=== Begin Enclosure ===
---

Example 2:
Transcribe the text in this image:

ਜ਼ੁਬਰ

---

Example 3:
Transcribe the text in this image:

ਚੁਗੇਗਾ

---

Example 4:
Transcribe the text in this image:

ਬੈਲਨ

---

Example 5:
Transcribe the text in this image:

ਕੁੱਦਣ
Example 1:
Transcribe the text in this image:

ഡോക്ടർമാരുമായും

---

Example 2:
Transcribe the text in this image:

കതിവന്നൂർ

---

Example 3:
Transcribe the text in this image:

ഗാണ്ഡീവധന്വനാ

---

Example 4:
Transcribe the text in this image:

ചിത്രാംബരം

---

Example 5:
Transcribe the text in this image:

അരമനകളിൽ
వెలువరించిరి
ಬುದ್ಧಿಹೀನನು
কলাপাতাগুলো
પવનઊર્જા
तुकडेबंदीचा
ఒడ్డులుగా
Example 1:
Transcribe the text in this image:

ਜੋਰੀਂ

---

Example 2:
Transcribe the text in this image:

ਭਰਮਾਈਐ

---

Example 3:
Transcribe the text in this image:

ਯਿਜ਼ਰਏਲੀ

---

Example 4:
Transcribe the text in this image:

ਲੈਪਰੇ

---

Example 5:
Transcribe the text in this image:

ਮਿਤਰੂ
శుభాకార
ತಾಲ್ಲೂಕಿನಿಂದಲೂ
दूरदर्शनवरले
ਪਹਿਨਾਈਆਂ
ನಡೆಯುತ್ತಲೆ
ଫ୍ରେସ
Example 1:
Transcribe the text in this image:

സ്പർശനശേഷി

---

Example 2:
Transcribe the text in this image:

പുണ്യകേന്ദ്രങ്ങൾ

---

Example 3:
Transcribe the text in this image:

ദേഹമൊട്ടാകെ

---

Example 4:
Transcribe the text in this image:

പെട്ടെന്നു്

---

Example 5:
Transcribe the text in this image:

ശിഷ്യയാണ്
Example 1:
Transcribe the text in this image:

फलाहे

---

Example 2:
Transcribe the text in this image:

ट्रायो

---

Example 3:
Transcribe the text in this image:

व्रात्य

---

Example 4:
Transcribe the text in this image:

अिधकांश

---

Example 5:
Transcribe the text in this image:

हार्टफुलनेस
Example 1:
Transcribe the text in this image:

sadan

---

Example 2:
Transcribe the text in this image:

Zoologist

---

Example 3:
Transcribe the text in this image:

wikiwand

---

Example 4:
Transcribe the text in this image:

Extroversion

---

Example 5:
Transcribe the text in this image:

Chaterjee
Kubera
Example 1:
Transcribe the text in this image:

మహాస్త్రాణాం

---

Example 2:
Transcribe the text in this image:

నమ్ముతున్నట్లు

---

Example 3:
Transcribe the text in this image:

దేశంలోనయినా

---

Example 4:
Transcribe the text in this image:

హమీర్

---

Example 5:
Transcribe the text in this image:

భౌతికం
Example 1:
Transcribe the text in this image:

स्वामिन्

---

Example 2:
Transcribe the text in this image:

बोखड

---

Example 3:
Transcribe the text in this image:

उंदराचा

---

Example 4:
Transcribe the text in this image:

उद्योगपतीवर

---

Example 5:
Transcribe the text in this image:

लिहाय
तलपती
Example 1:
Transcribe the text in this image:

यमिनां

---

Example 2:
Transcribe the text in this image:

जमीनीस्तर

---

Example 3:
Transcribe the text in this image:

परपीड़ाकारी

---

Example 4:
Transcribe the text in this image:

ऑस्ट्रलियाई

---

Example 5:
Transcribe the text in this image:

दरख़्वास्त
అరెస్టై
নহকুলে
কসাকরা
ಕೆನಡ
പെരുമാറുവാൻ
=== End Enclosure ===
→ **Task objective**
Please repeat each entry exactly as written.

→ **Task solution**
---

Example 2:
Transcribe the text in this image:

ਜ਼ੁਬਰ

---

Example 3:
Transcribe the text in this image:

ਚੁਗੇਗਾ

---

Example 4:
Transcribe the text in this image:

ਬੈਲਨ

---

Example 5:
Transcribe the text in this image:

ਕੁੱਦਣ
Example 1:
Transcribe the text in this image:

ഡോക്ടർമാരുമായും

---

Example 2:
Transcribe the text in this image:

കതിവന്നൂർ

---

Example 3:
Transcribe the text in this image:

ഗാണ്ഡീവധന്വനാ

---

Example 4:
Transcribe the text in this image:

ചിത്രാംബരം

---

Example 5:
Transcribe the text in this image:

അരമനകളിൽ
వెలువరించిరి
ಬುದ್ಧಿಹೀನನು
কলাপাতাগুলো
પવનઊર્જા
तुकडेबंदीचा
ఒడ్డులుగా
Example 1:
Transcribe the text in this image:

ਜੋਰੀਂ

---

Example 2:
Transcribe the text in this image:

ਭਰਮਾਈਐ

---

Example 3:
Transcribe the text in this image:

ਯਿਜ਼ਰਏਲੀ

---

Example 4:
Transcribe the text in this image:

ਲੈਪਰੇ

---

Example 5:
Transcribe the text in this image:

ਮਿਤਰੂ
శుభాకార
ತಾಲ್ಲೂಕಿನಿಂದಲೂ
दूरदर्शनवरले
ਪਹਿਨਾਈਆਂ
ನಡೆಯುತ್ತಲೆ
ଫ୍ରେସ
Example 1:
Transcribe the text in this image:

സ്പർശനശേഷി

---

Example 2:
Transcribe the text in this image:

പുണ്യകേന്ദ്രങ്ങൾ

---

Example 3:
Transcribe the text in this image:

ദേഹമൊട്ടാകെ

---

Example 4:
Transcribe the text in this image:

പെട്ടെന്നു്

---

Example 5:
Transcribe the text in this image:

ശിഷ്യയാണ്
Example 1:
Transcribe the text in this image:

फलाहे

---

Example 2:
Transcribe the text in this image:

ट्रायो

---

Example 3:
Transcribe the text in this image:

व्रात्य

---

Example 4:
Transcribe the text in this image:

अिधकांश

---

Example 5:
Transcribe the text in this image:

हार्टफुलनेस
Example 1:
Transcribe the text in this image:

sadan

---

Example 2:
Transcribe the text in this image:

Zoologist

---

Example 3:
Transcribe the text in this image:

wikiwand

---

Example 4:
Transcribe the text in this image:

Extroversion

---

Example 5:
Transcribe the text in this image:

Chaterjee
Kubera
Example 1:
Transcribe the text in this image:

మహాస్త్రాణాం

---

Example 2:
Transcribe the text in this image:

నమ్ముతున్నట్లు

---

Example 3:
Transcribe the text in this image:

దేశంలోనయినా

---

Example 4:
Transcribe the text in this image:

హమీర్

---

Example 5:
Transcribe the text in this image:

భౌతికం
Example 1:
Transcribe the text in this image:

स्वामिन्

---

Example 2:
Transcribe the text in this image:

बोखड

---

Example 3:
Transcribe the text in this image:

उंदराचा

---

Example 4:
Transcribe the text in this image:

उद्योगपतीवर

---

Example 5:
Transcribe the text in this image:

लिहाय
तलपती
Example 1:
Transcribe the text in this image:

यमिनां

---

Example 2:
Transcribe the text in this image:

जमीनीस्तर

---

Example 3:
Transcribe the text in this image:

परपीड़ाकारी

---

Example 4:
Transcribe the text in this image:

ऑस्ट्रलियाई

---

Example 5:
Transcribe the text in this image:

दरख़्वास्त
అరెస్టై
নহকুলে
কসাকরা
ಕೆನಡ
പെരുമാറുവാൻ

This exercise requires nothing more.